Work to be completed
Return the lines below verbatim, leaving out any pictures.

□ □ □ □ □

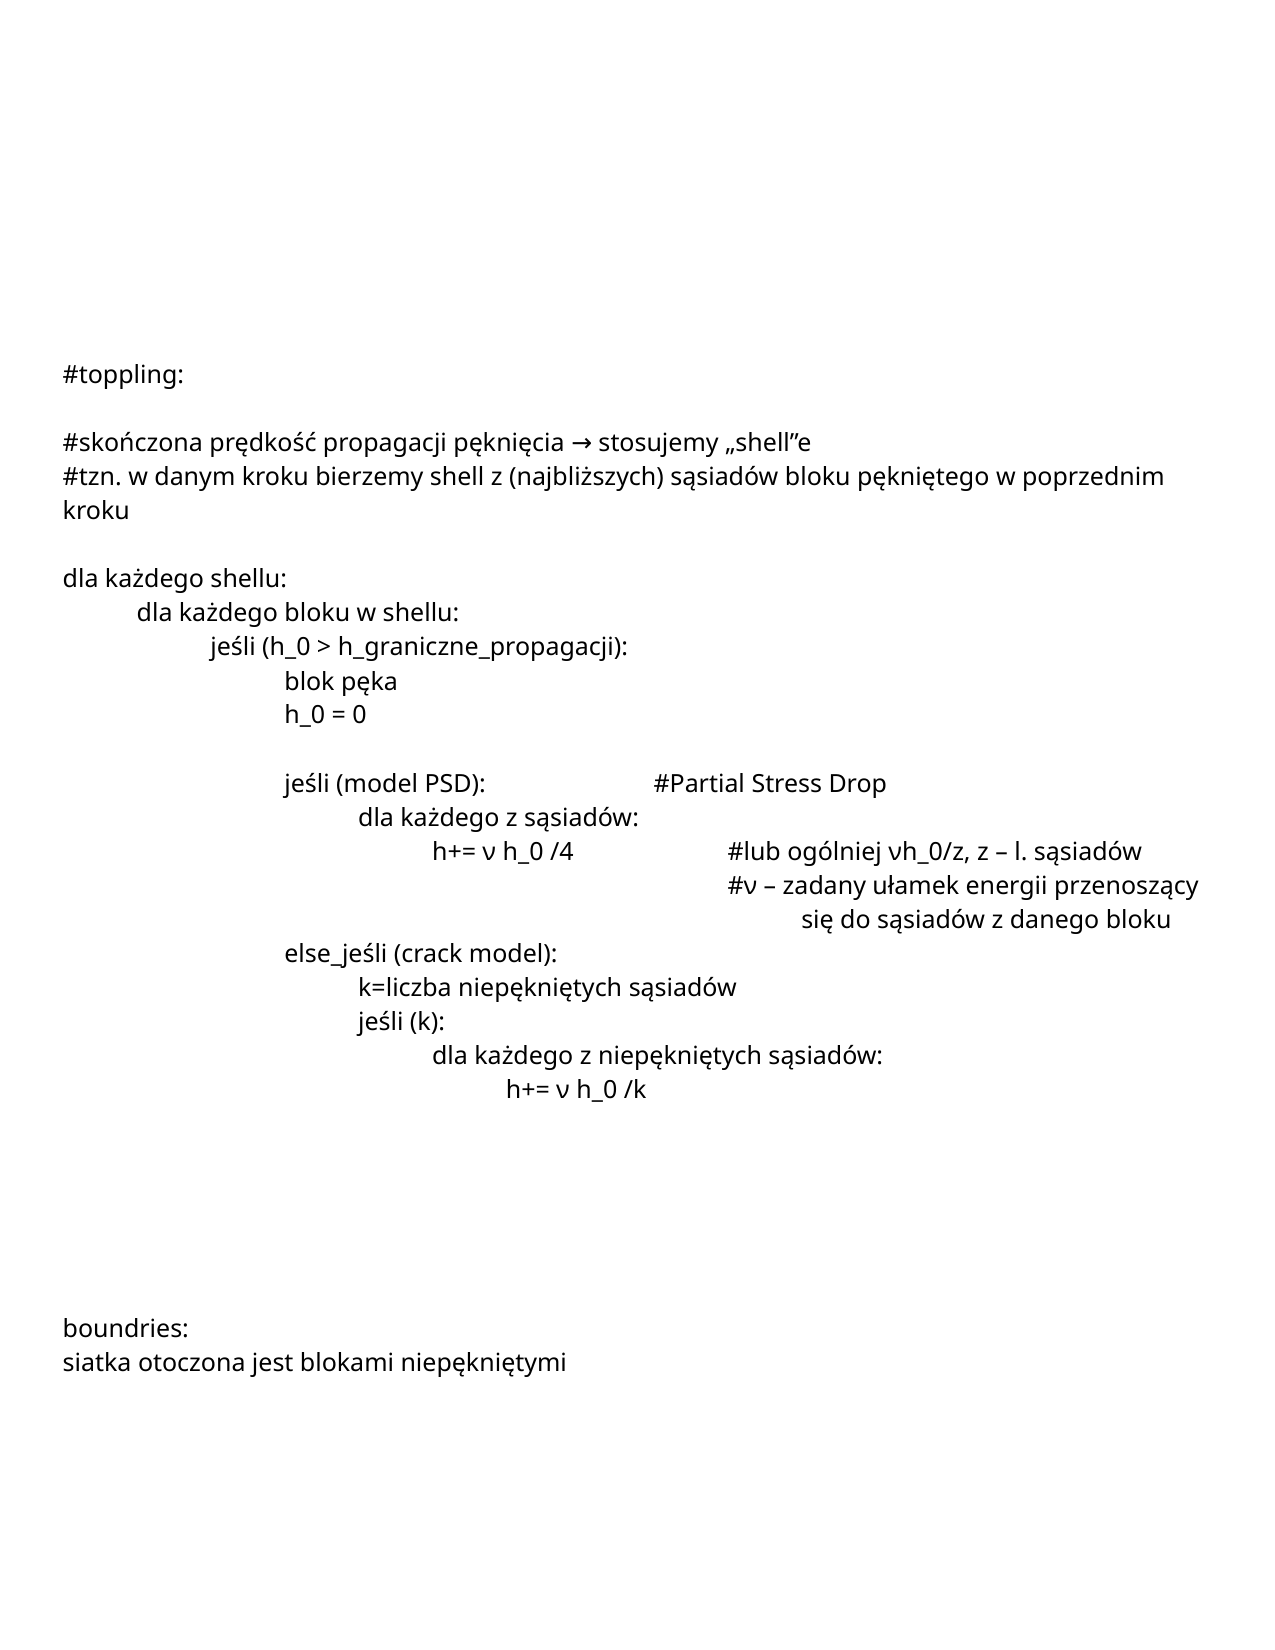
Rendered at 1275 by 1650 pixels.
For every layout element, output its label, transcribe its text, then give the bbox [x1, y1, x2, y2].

text jeśli (model PSD): #Partial Stress Drop [62, 765, 1204, 799]
text #ν – zadany ułamek energii przenoszący się do sąsiadów z danego bloku [62, 867, 1204, 936]
text h+= ν h_0 /k [62, 1072, 1204, 1106]
text boundries: [62, 1310, 1204, 1344]
text k=liczba niepękniętych sąsiadów [62, 970, 1204, 1004]
text dla każdego z niepękniętych sąsiadów: [62, 1038, 1204, 1072]
text dla każdego bloku w shellu: [62, 595, 1204, 629]
text h+= ν h_0 /4 #lub ogólniej νh_0/z, z – l. sąsiadów [62, 833, 1204, 867]
text dla każdego z sąsiadów: [62, 799, 1204, 833]
text siatka otoczona jest blokami niepękniętymi [62, 1344, 1204, 1378]
text else_jeśli (crack model): [62, 936, 1204, 970]
text #tzn. w danym kroku bierzemy shell z (najbliższych) sąsiadów bloku pękniętego w poprzednim kroku [62, 459, 1204, 527]
text blok pęka [62, 663, 1204, 697]
text dla każdego shellu: [62, 561, 1204, 595]
text #skończona prędkość propagacji pęknięcia → stosujemy „shell”e [62, 425, 1204, 459]
text #toppling: [62, 357, 1204, 391]
text jeśli (h_0 > h_graniczne_propagacji): [62, 629, 1204, 663]
text h_0 = 0 [62, 697, 1204, 731]
text jeśli (k): [62, 1004, 1204, 1038]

□ □ □ □ □

Answer to the exercise
Rendered at 1275 by 1650 pixels.
For every layout element, output its label, transcribe its text, then give the bbox [x1, y1, x2, y2].

text jeśli (model PSD): #Partial Stress Drop [62, 765, 1204, 799]
text #ν – zadany ułamek energii przenoszący się do sąsiadów z danego bloku [62, 867, 1204, 936]
text h+= ν h_0 /k [62, 1072, 1204, 1106]
text boundries: [62, 1310, 1204, 1344]
text k=liczba niepękniętych sąsiadów [62, 970, 1204, 1004]
text dla każdego z niepękniętych sąsiadów: [62, 1038, 1204, 1072]
text dla każdego bloku w shellu: [62, 595, 1204, 629]
text h+= ν h_0 /4 #lub ogólniej νh_0/z, z – l. sąsiadów [62, 833, 1204, 867]
text dla każdego z sąsiadów: [62, 799, 1204, 833]
text siatka otoczona jest blokami niepękniętymi [62, 1344, 1204, 1378]
text else_jeśli (crack model): [62, 936, 1204, 970]
text #tzn. w danym kroku bierzemy shell z (najbliższych) sąsiadów bloku pękniętego w poprzednim kroku [62, 459, 1204, 527]
text blok pęka [62, 663, 1204, 697]
text dla każdego shellu: [62, 561, 1204, 595]
text #skończona prędkość propagacji pęknięcia → stosujemy „shell”e [62, 425, 1204, 459]
text #toppling: [62, 357, 1204, 391]
text jeśli (h_0 > h_graniczne_propagacji): [62, 629, 1204, 663]
text h_0 = 0 [62, 697, 1204, 731]
text jeśli (k): [62, 1004, 1204, 1038]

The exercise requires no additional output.